Enough of that, here it is, one of the most popular kegs of that night, Heresy, the oak-aged version of Old Heathen, the Russian Imperial Stout, from Weyerbacher, of Eaton, Pennsylvania. And guess what, I wrote about it from a bottle, back in September of 2004. Here are those notes from then:
Deep ebon hue, nearly all light is trapped inside, with mere crimson glimmers at the cracks...nice, though brief, cocoa-colored head.
Aroma is a bit on the shy side, not quite unfolding all the delights I anticipate from a top-of- the-line RIS. Molasses, maple, anise, espresso, the usual suspects.

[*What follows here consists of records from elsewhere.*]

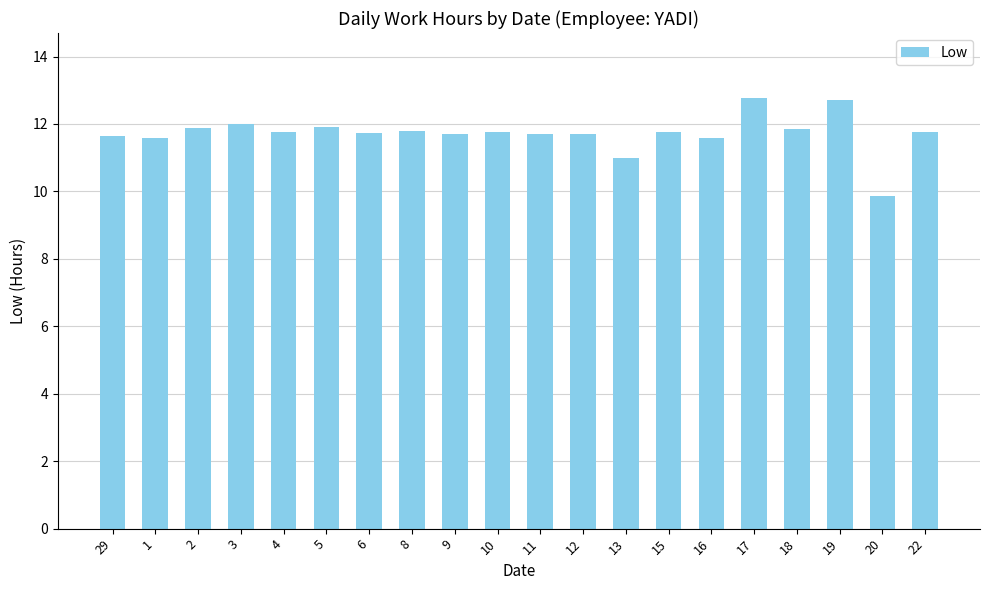

What position from the right is 13?

8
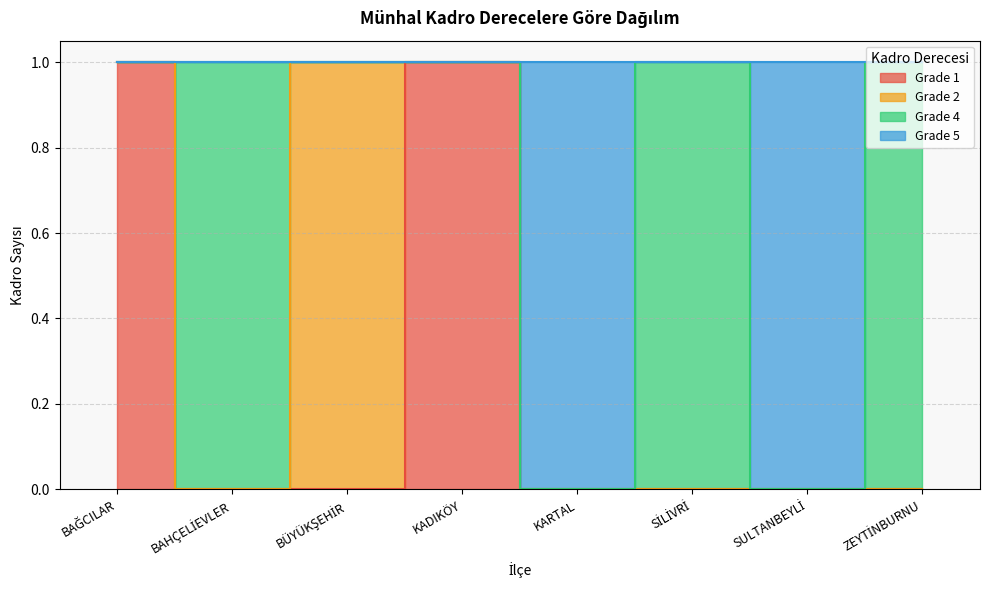

How many data points in Grade 1 are above 0?

2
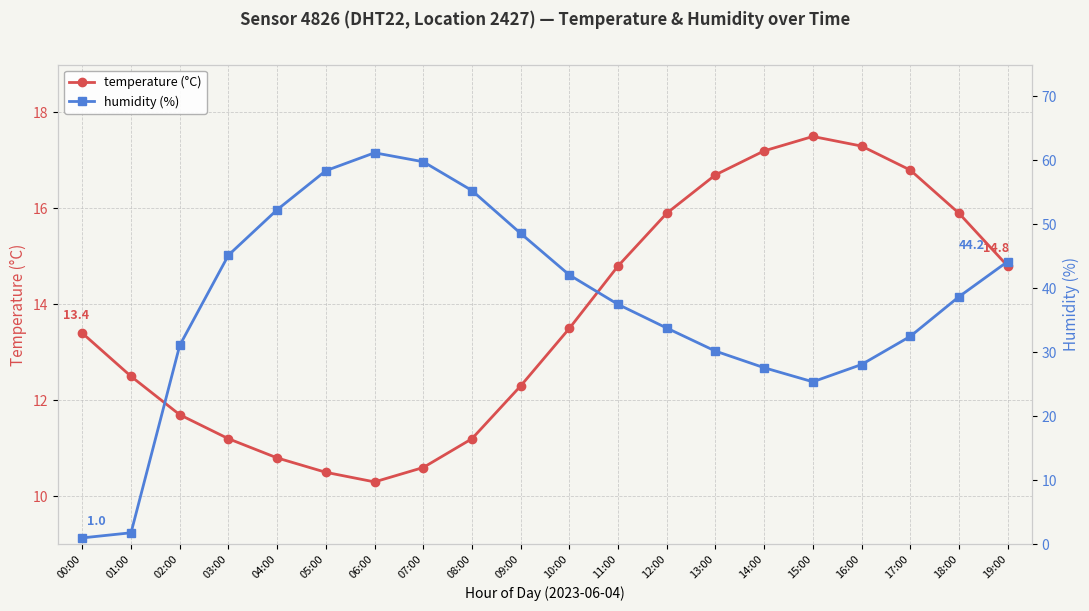

True or false: humidity and temperature intersect in this chart.

True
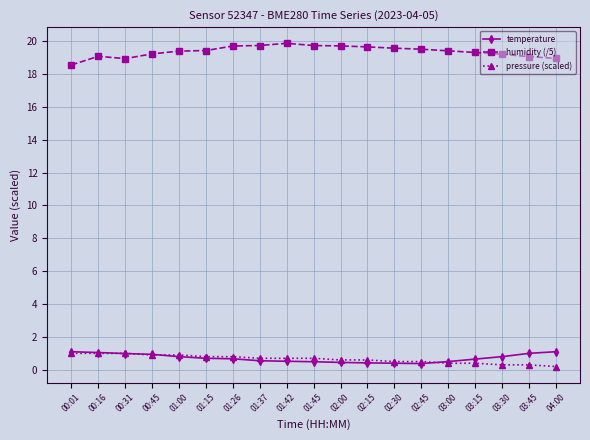

What is the maximum value shown in the chart?

19.9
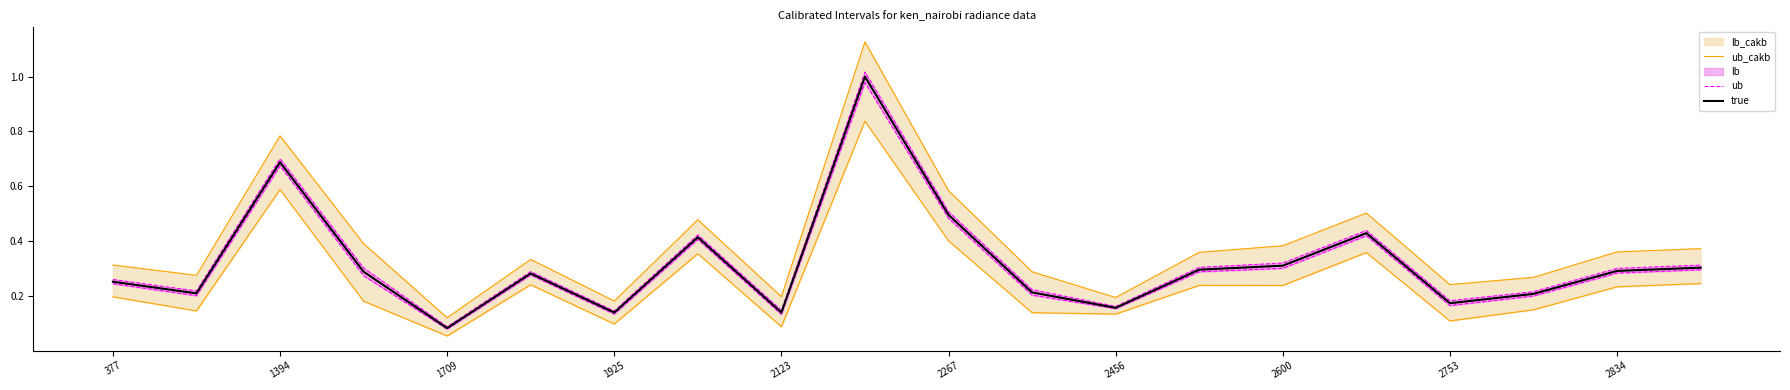

True or false: true and ub_cakb cross at least once.

False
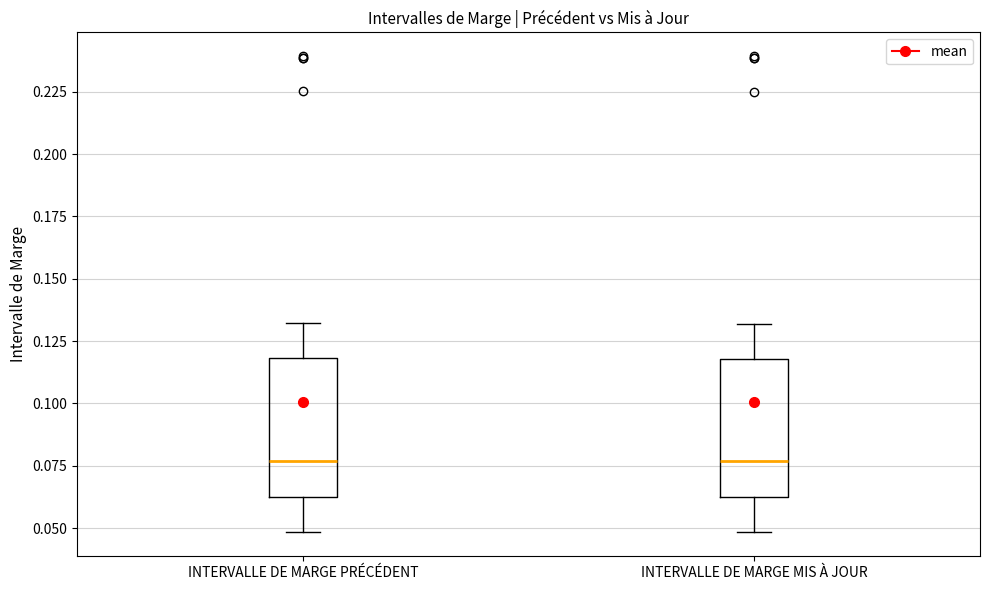

Reading left to right, read every box against the y-axis: the position of its median line, the range the box covers, and the ends of its whiskers. The values are not printed on the chart, so give them approximately, as read against the axis.

INTERVALLE DE MARGE PRÉCÉDENT: median 0.075, box 0.060 to 0.120, whiskers 0.050 to 0.130
INTERVALLE DE MARGE MIS À JOUR: median 0.075, box 0.060 to 0.120, whiskers 0.050 to 0.130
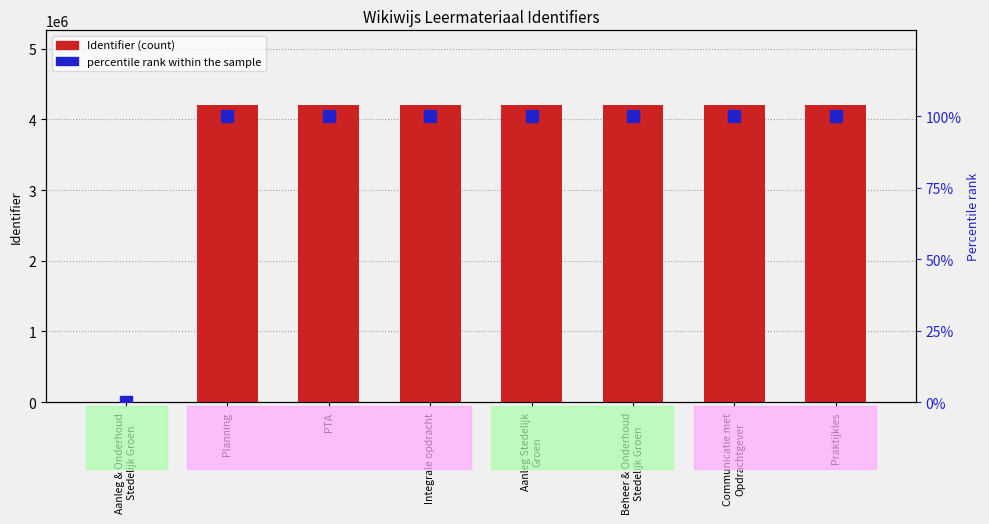

Is it true that percentile rank within the sample equals 100.0 at Communicatie met
Opdrachtgever?

True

Taste: nice, and rich, and very good in the mouth, but fairly underwhelming, compared to the better IS's out there. Cocoa gets thicker in the texture...alcohol, also, seems humble at first, though speaks up later in the game.
A bit hoppier than I expected, as well, and it all feels on the whole, mellow and smooth, despite the jumped-up flavor characteristics. Tasty, and not too overbearing. Gets thicker, richer, tastier as we go further in, but not too much so. A milder, mellower, balanced RIS than those I'm used to, but there's nothing wrong with that, is there? I didn't think so...
The more I drink of this, the more I like it. Doesn't blow me away, but that's okay.